Having originally done a deal with McLaren that meant Honda bore the full cost of development and paid $100million a year to the team as well, Honda then spent hundreds of millions of dollars a year to win with Red Bull. These eye-watering figures were clearly not sustainable.
Mibe made it very clear that Honda will not be spending anything like it did in the past on F1, for two reasons. First, the cost cap, which is already being phased in for capital expenditure. Second, it has been implied the project will be supported by partners – Mibe said that Aston Martin came with a “passionate offer and their determination to win whatever it costs”, that Honda is “not adding investment” to the company by returning to F1, and there will be “no negative impact on other businesses”.
“The key will be to develop with efficiency,” said Mibe. “It’s not the case where we go through trial and error and do a lot of trials.

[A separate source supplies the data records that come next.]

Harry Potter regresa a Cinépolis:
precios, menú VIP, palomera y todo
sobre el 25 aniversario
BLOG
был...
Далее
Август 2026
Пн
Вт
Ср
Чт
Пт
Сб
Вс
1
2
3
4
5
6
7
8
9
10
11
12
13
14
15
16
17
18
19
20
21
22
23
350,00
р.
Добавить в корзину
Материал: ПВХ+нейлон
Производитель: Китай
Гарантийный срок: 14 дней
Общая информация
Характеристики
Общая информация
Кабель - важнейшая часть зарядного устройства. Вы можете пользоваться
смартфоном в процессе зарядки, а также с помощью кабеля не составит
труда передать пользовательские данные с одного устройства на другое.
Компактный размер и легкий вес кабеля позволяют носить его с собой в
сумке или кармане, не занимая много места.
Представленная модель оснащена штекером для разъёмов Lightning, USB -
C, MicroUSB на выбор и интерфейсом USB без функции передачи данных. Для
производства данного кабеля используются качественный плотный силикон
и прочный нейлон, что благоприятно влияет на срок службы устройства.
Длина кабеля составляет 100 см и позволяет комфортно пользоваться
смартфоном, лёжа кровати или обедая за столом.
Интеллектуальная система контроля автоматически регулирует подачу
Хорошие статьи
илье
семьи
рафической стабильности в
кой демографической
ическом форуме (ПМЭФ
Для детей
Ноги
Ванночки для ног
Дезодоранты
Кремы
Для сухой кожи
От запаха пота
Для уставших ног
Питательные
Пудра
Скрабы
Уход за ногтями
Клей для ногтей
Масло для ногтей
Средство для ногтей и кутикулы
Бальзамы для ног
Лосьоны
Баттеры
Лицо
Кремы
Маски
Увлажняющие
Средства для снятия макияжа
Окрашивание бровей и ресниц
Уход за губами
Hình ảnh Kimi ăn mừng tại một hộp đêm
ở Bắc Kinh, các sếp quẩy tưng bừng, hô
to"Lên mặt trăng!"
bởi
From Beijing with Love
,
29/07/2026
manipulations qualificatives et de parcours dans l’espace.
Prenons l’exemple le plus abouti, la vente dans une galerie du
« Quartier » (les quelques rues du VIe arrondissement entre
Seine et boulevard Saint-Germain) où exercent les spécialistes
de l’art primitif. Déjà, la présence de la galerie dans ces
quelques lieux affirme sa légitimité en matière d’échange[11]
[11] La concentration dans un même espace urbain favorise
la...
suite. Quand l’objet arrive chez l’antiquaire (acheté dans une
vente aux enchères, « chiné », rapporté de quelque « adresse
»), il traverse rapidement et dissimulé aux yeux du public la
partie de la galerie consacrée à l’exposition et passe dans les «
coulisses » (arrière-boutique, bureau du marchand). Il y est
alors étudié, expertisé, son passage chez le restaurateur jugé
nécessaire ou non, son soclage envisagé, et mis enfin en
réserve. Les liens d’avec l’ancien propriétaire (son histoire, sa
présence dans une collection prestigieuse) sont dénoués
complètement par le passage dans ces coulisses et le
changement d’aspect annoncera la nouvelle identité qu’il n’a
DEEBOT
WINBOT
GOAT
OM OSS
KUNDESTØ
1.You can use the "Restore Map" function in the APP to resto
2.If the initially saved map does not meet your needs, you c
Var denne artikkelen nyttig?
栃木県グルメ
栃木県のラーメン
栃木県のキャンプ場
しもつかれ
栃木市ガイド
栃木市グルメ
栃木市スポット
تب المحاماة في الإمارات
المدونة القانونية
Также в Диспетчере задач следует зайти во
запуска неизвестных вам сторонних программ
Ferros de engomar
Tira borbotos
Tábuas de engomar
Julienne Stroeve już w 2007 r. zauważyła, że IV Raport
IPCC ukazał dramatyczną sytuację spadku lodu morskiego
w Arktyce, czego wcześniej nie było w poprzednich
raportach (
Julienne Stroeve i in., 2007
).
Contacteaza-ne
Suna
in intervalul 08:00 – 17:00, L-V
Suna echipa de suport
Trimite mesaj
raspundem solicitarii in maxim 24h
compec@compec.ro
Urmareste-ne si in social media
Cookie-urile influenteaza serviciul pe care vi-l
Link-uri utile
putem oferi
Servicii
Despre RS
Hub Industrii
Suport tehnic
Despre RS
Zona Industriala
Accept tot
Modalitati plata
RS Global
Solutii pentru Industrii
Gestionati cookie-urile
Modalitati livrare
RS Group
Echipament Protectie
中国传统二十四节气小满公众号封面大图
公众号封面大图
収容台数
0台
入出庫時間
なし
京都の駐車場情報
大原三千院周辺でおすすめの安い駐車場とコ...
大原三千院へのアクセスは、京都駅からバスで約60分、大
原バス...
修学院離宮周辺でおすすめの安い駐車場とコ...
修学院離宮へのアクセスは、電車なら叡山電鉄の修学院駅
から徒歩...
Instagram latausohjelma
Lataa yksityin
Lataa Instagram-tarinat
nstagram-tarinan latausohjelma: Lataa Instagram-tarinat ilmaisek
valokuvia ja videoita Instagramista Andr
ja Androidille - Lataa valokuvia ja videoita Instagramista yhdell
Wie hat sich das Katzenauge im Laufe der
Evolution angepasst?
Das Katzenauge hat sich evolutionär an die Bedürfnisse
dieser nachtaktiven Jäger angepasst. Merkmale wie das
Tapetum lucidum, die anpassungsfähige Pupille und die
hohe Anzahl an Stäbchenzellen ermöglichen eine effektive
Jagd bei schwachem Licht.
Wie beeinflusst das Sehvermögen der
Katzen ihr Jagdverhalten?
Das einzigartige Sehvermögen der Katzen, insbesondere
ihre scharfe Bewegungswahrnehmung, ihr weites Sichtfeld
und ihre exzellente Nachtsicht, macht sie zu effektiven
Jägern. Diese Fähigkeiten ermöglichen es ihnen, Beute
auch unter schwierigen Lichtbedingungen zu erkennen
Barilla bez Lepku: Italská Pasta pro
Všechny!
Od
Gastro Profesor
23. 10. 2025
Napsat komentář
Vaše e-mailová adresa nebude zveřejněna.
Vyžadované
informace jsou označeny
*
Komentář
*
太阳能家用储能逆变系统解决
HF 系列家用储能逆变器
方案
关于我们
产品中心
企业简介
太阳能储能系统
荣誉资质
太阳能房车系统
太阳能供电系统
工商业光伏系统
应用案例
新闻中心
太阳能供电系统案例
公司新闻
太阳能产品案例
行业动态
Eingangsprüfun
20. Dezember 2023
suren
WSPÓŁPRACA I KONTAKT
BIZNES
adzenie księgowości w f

“That was the past way of doing things and this time we want to be much more efficient and try to reduce the cost as much as possible and come up with a power unit that can win.
“With regards to development, I think we can absorb the cost of the racing activity. I can’t say anything specific, but it’ll be much less than the cost that we have been spending in the past.”
Given the vast investment put into the Aston Martin project already and the resources of the likes of team partner Aramco, which will work on the new 2026 fuel with Honda, it is easy to imagine an element of financial support being a cornerstone of this deal.
It’s a hint that this Aston Martin deal might be closer to what Honda currently has with Red Bull, where it is paid to be the engine supplier. But even if Aston Martin is paying Honda, a key difference to Red Bull’s maintenance-and-supply arrangement until 2025 is that Honda will be fully engaged in development.
So, Aston Martin will expect Honda’s full R&D commitment, while Honda gets to engage in F1 properly without the same expense the company took on previously.
Among the obvious benefits for both is that it could make Honda’s participation in F1 much more justifiable in the long-term, which is something it has always struggled to establish.